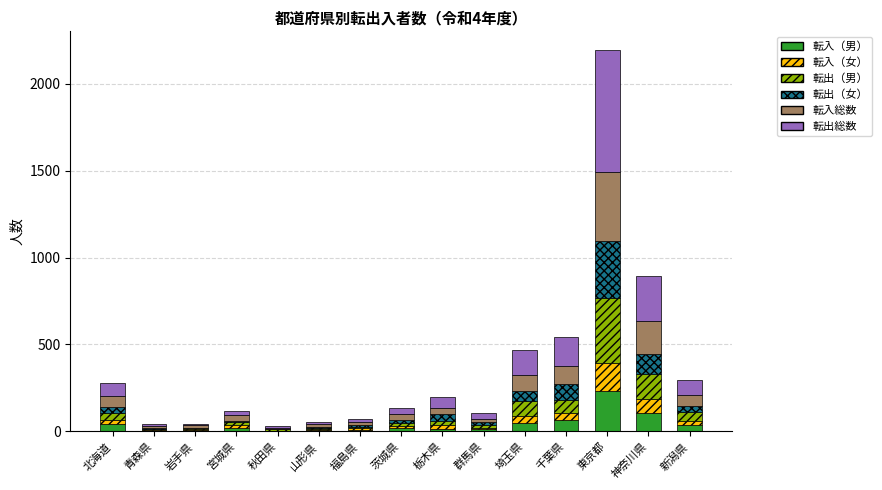

What is the total value across all series at 神奈川県?

894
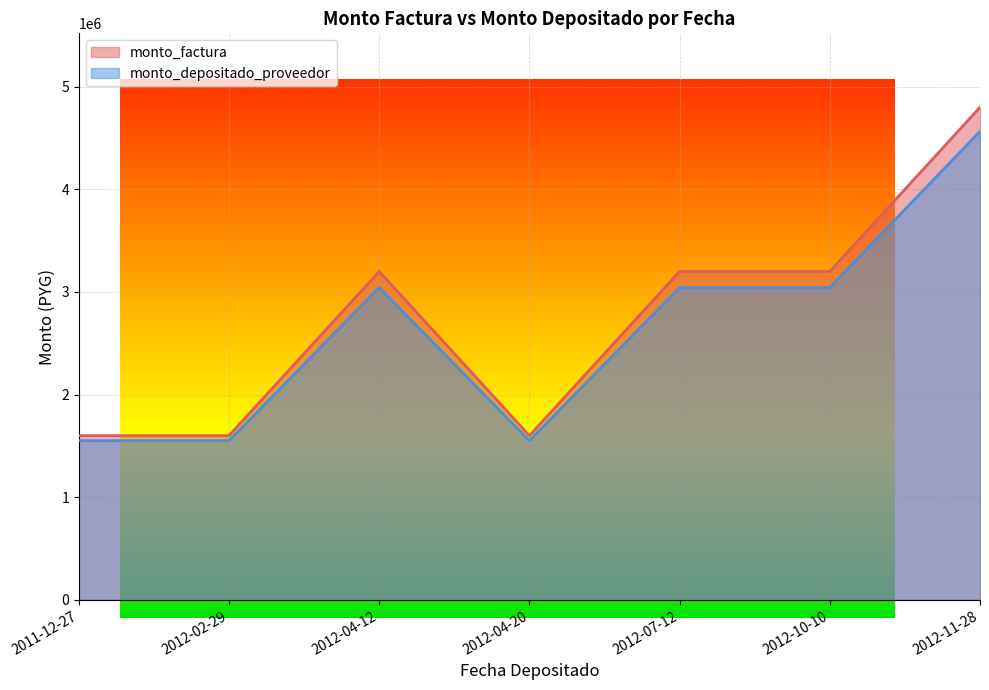

What is the total value across all series at 2011-12-27?

3150661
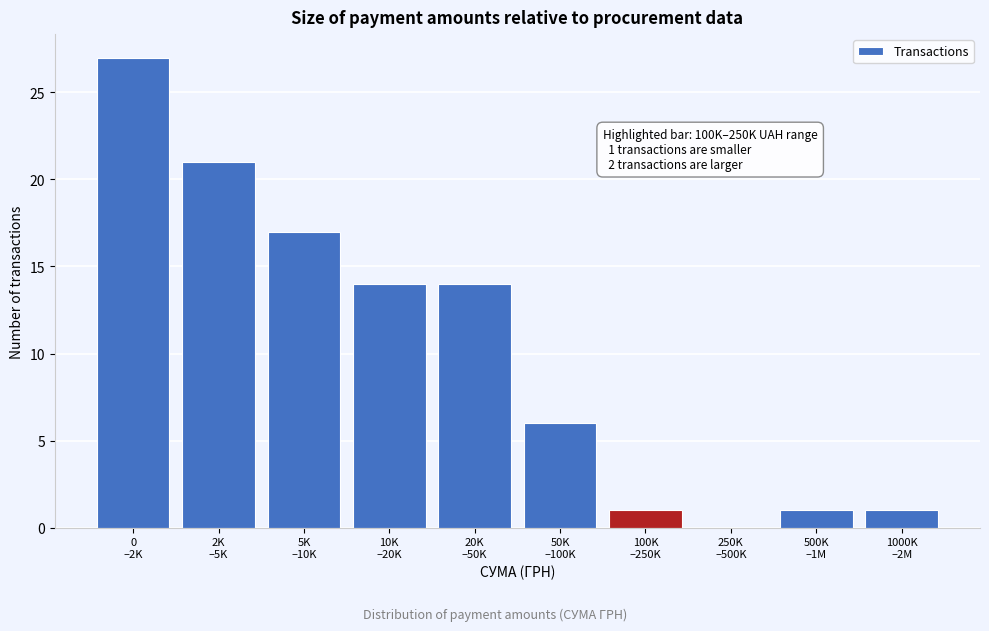

What is the maximum value shown in the chart?

27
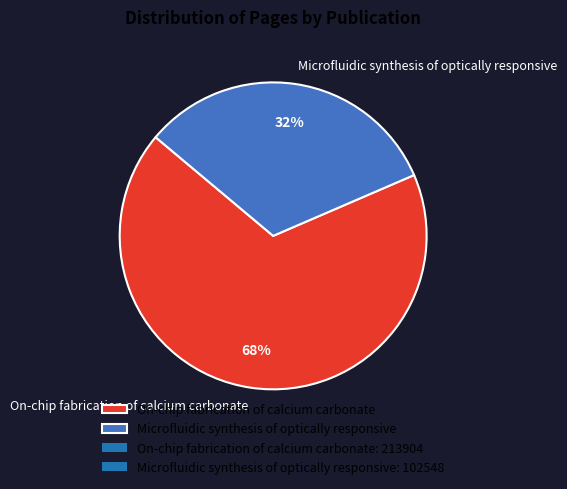

To the nearest percent, what is the average slice percentage?

50%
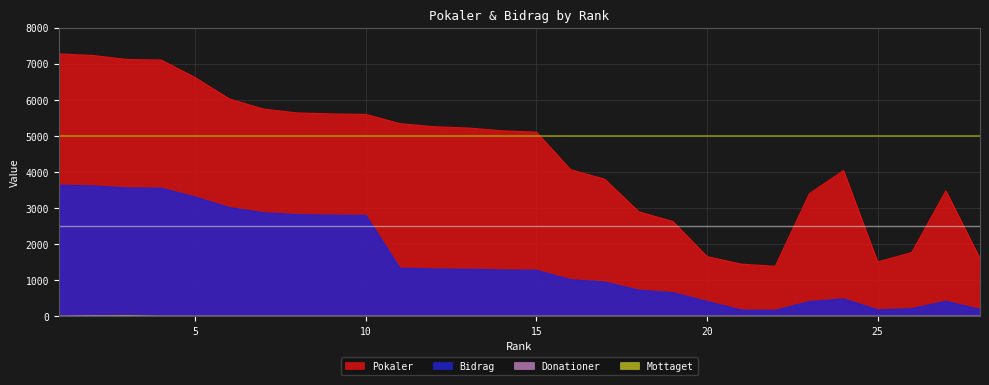

Where is Donationer nearest to the value 5?

1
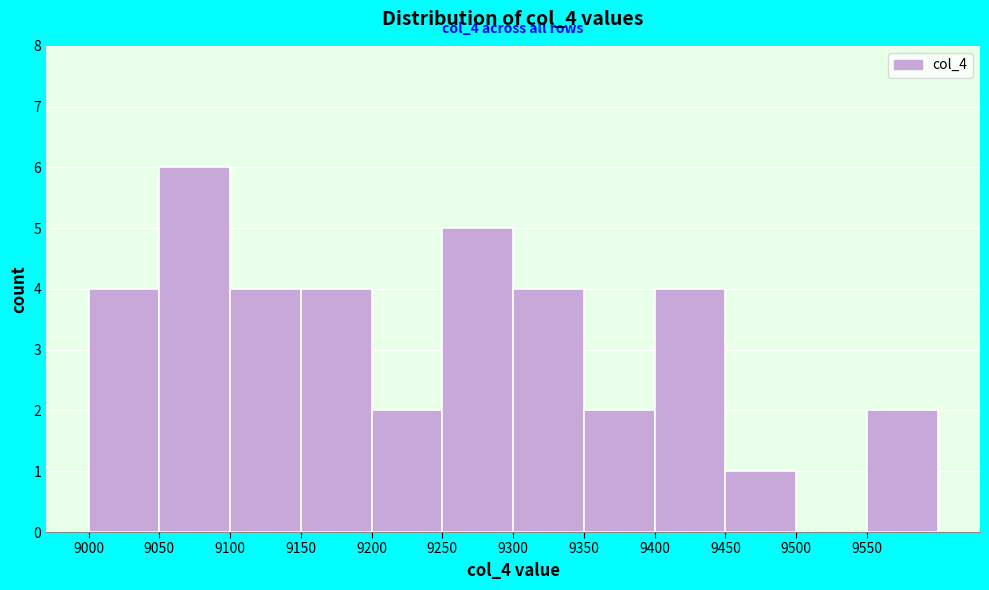

Which range on the x-axis has the tallest bar?

9050 to 9100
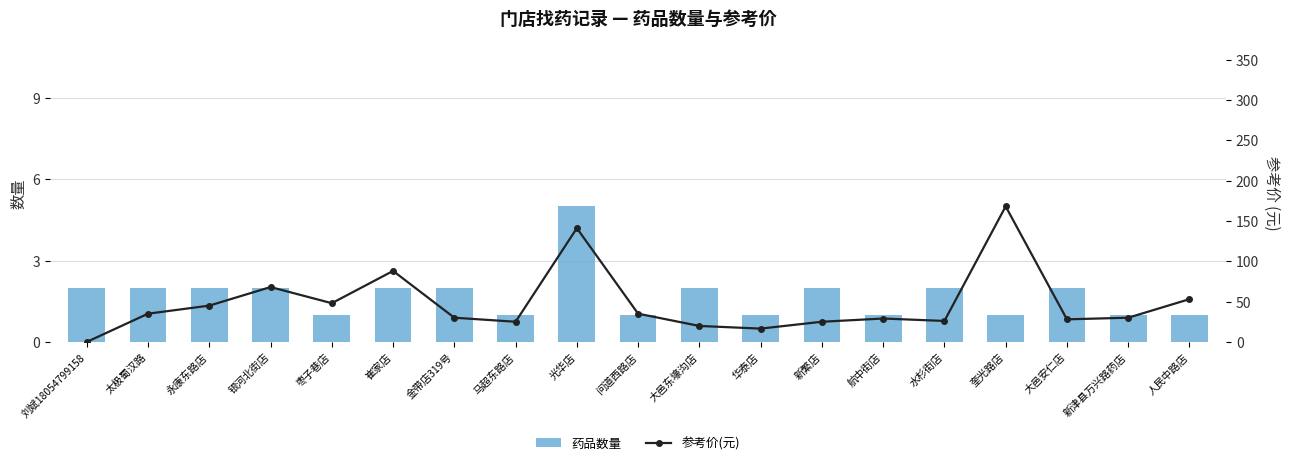

What is the label of the 15th bar from the left?

水杉街店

# [Task description]
Echo every line unchanged, starting at the line that contains "Which range on" and running down to the end of the rows. Leave out the pictures.

# [Answer to the exercise]
Which range on the x-axis has the tallest bar?

9050 to 9100

What is the label of the 15th bar from the left?

水杉街店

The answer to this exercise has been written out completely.